Clarín
- 4 Dec 2015
- Magda Tagtachian mtagtachian@clarin.com
La primera vez que lo escuchó fue desde un camión que levanta la basura, ni bien salía de la peluquería: “¡Qué salud!”, le llegó con pasión. La segunda la alcanzó mientras corría de noche por Palermo, también desde otro recolector: “¡Qué salud!” A la tercera, asumió que debe ser el piropo de moda. Recién terminada la clase de yoga, caminaba por el barrio, todavía en el ensueño de los últimos minutos de la relajación. En eso la despierta un “¡qué salud!”. Primero se incomodó. Y al segundo se enorgulleció.

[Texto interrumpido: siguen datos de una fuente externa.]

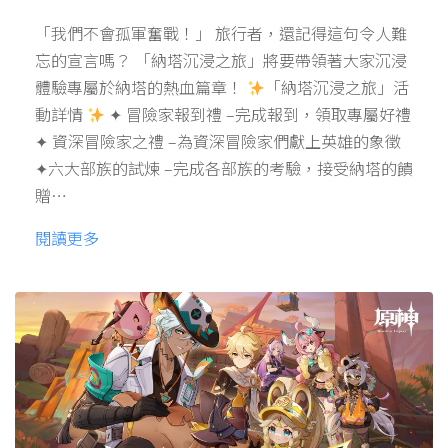
「我們不會孤軍奮戰！」 旅行者，還記得這句令人難
忘的宣言嗎？ 「納塔沉浸之旅」將要帶領著大家沉浸
體驗專屬於納塔的熱血篇章！
「納塔沉浸之旅」活
動詳情
✦ 冒險家報到禮 –完成報到，領取專屬好禮
✦ 資深冒險家之禮 –為資深冒險家們獻上英雄的象徵
✦六大部族的試煉 –完成各部族的考驗，接受納塔的饋
贈…
閱讀更多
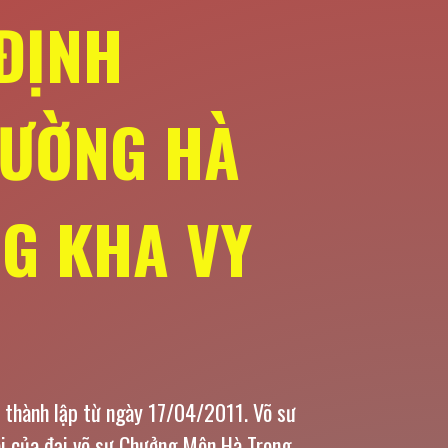
ĐỊNH
ĐƯỜNG HÀ
G KHA VY
 thành lập từ ngày 17/04/2011. Võ sư
ai của đại võ sư Chưởng Môn Hà Trọng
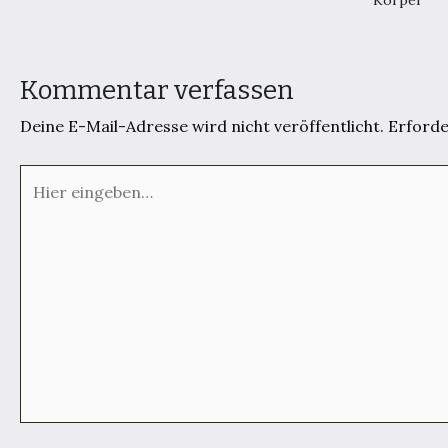
Körper
Kommentar verfassen
Deine E-Mail-Adresse wird nicht veröffentlicht.
Erforde
Hier
eingeben…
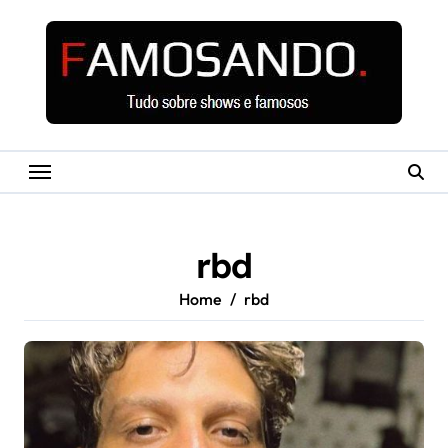
Skip
to
content
rbd
Home
rbd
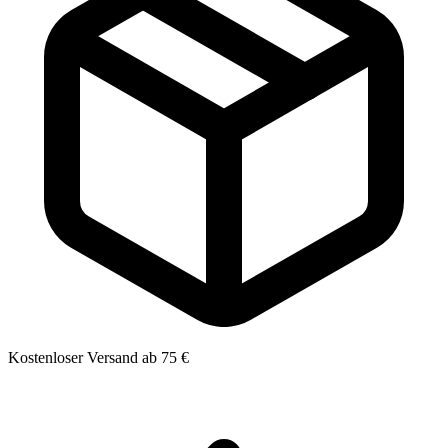
Kostenloser Versand ab 75 €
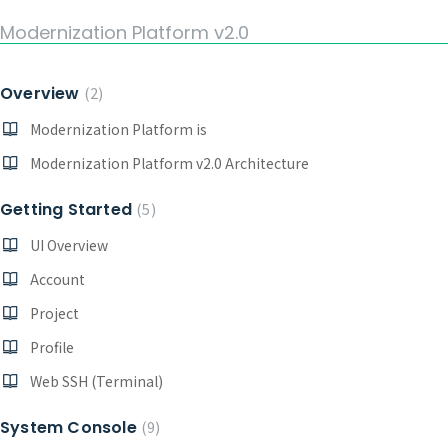
Modernization Platform v2.0
Overview
2
Modernization Platform is
Modernization Platform v2.0 Architecture
Getting Started
5
UI Overview
Account
Project
Profile
Web SSH (Terminal)
System Console
9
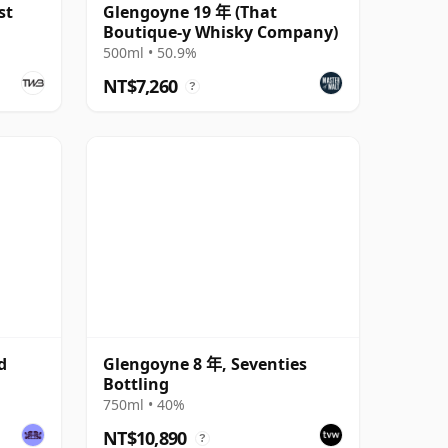
st
Glengoyne 19 年 (That
Boutique-y Whisky Company)
500ml • 50.9%
NT$7,260
?
d
Glengoyne 8 年, Seventies
Bottling
750ml • 40%
NT$10,890
?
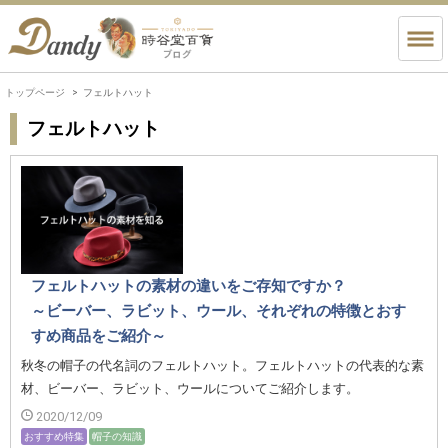
トップページ
フェルトハット
フェルトハット
フェルトハットの素材の違いをご存知ですか？
～ビーバー、ラビット、ウール、それぞれの特徴とおす
すめ商品をご紹介～
秋冬の帽子の代名詞のフェルトハット。フェルトハットの代表的な素
材、ビーバー、ラビット、ウールについてご紹介します。
2020/12/09
おすすめ特集
帽子の知識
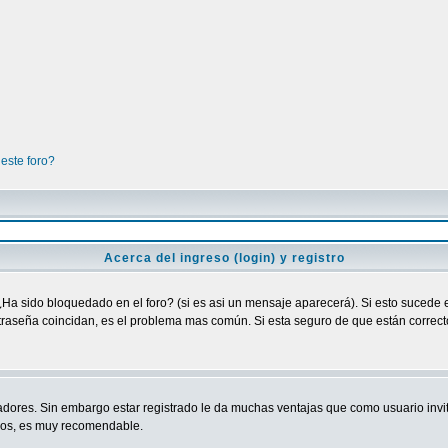
este foro?
Acerca del ingreso (login) y registro
¿Ha sido bloquedado en el foro? (si es asi un mensaje aparecerá). Si esto sucede e
raseña coincidan, es el problema mas común. Si esta seguro de que están correctos
adores. Sin embargo estar registrado le da muchas ventajas que como usuario invit
ndos, es muy recomendable.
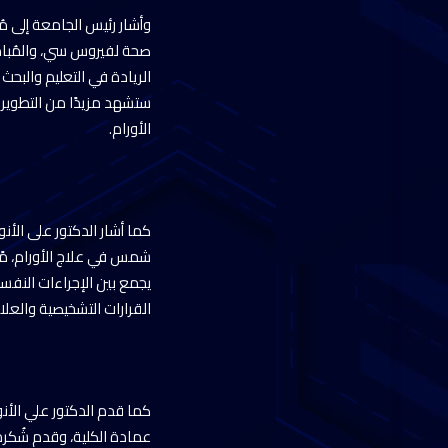
صحة لفيروس سي، والمُبادرا
الريادة في التعليم والبحث
ستشهد مزيدًا من التطوير
الأورام.
كما أشار الدكتور على الأ
يجمع بين الإجراءات النفسي
القرارات التشخيصية والع
كما قدم الدكتور علي الأن
عمادة الكلية، وقدم شُكره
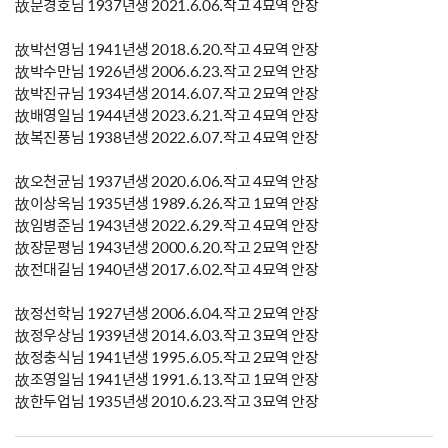
故문경호님 1937년생 2021.6.06.작고 4묘역 안장
故박선영님 1941년생 2018.6.20.작고 4묘역 안장
故박수만님 1926년생 2006.6.23.작고 2묘역 안장
故박진규님 1934년생 2014.6.07.작고 2묘역 안장
故배영일님 1944년생 2023.6.21.작고 4묘역 안장
故복진풍님 1938년생 2022.6.07.작고 4묘역 안장
故오천균님 1937년생 2020.6.06.작고 4묘역 안장
故이상옥님 1935년생 1989.6.26.작고 1묘역 안장
故임병준님 1943년생 2022.6.29.작고 4묘역 안장
故장문평님 1943년생 2000.6.20.작고 2묘역 안장
故전대길님 1940년생 2017.6.02.작고 4묘역 안장
故정선학님 1927년생 2006.6.04.작고 2묘역 안장
故정우상님 1939년생 2014.6.03.작고 3묘역 안장
故정충식님 1941년생 1995.6.05.작고 2묘역 안장
故조영일님 1941년생 1991.6.13.작고 1묘역 안장
故한두업님 1935년생 2010.6.23.작고 3묘역 안장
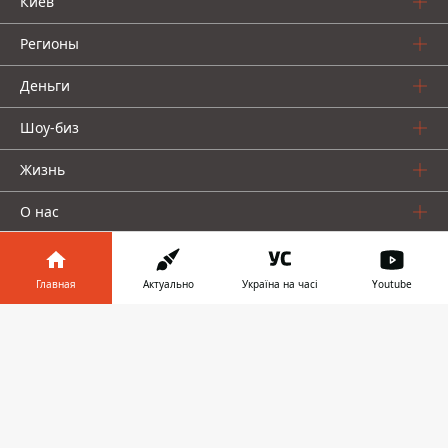
Киев
Регионы
Деньги
Шоу-биз
Жизнь
О нас
Главная
Актуально
Україна на часі
Youtube
Информатор в
Скачать
телефоне
👉
Информатор проекты
Столица
Ваши финансы
Авто
Geek
© 2016-2026 Informator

Miró al conductor. Ni tan joven ni tan viejo, en su camioneta con micrófono y megáfono gigante cantaba: “Heladeras, lavarropas, sillas, mesas, compro, comprooo…”. “Gracias”, le contestó y sonrió. Pensó que ahora se había incomodado él, pero rápidamente retrucó: “¿Sos profesora?”. Ella iba con sus calzas y la colchoneta enrollada bajo el brazo, imitando el sol con la cara. “Algún día, tal vez”, soñó. “A mí también me gustaría hacer gimnasia o correr”, soñó él. “Siempre estoy manejando y excedido de peso”, explicó. “Sentate más derecho, la cola bien cerca del respaldo, la espalda erguida y respirá. Y si podés, caminá. Aunque sea un poco. Mirá el cielo. Gesticulá porque sí”, pasó su receta de bienestar exprés.
Ya habían recorrido juntos dos cuadras, ella por la vereda y él por el empedrado desierto. “Gracias, lo voy a intentar”, dijo él y ahora sonrió él. Le dio felicidad. En la avenida, cada uno dobló para su lado y para su vida. Desde entonces, cada vez que se distrae de sus propios sueños, ella se repite: “¡Qué salud!” Respira y vuelve a empezar.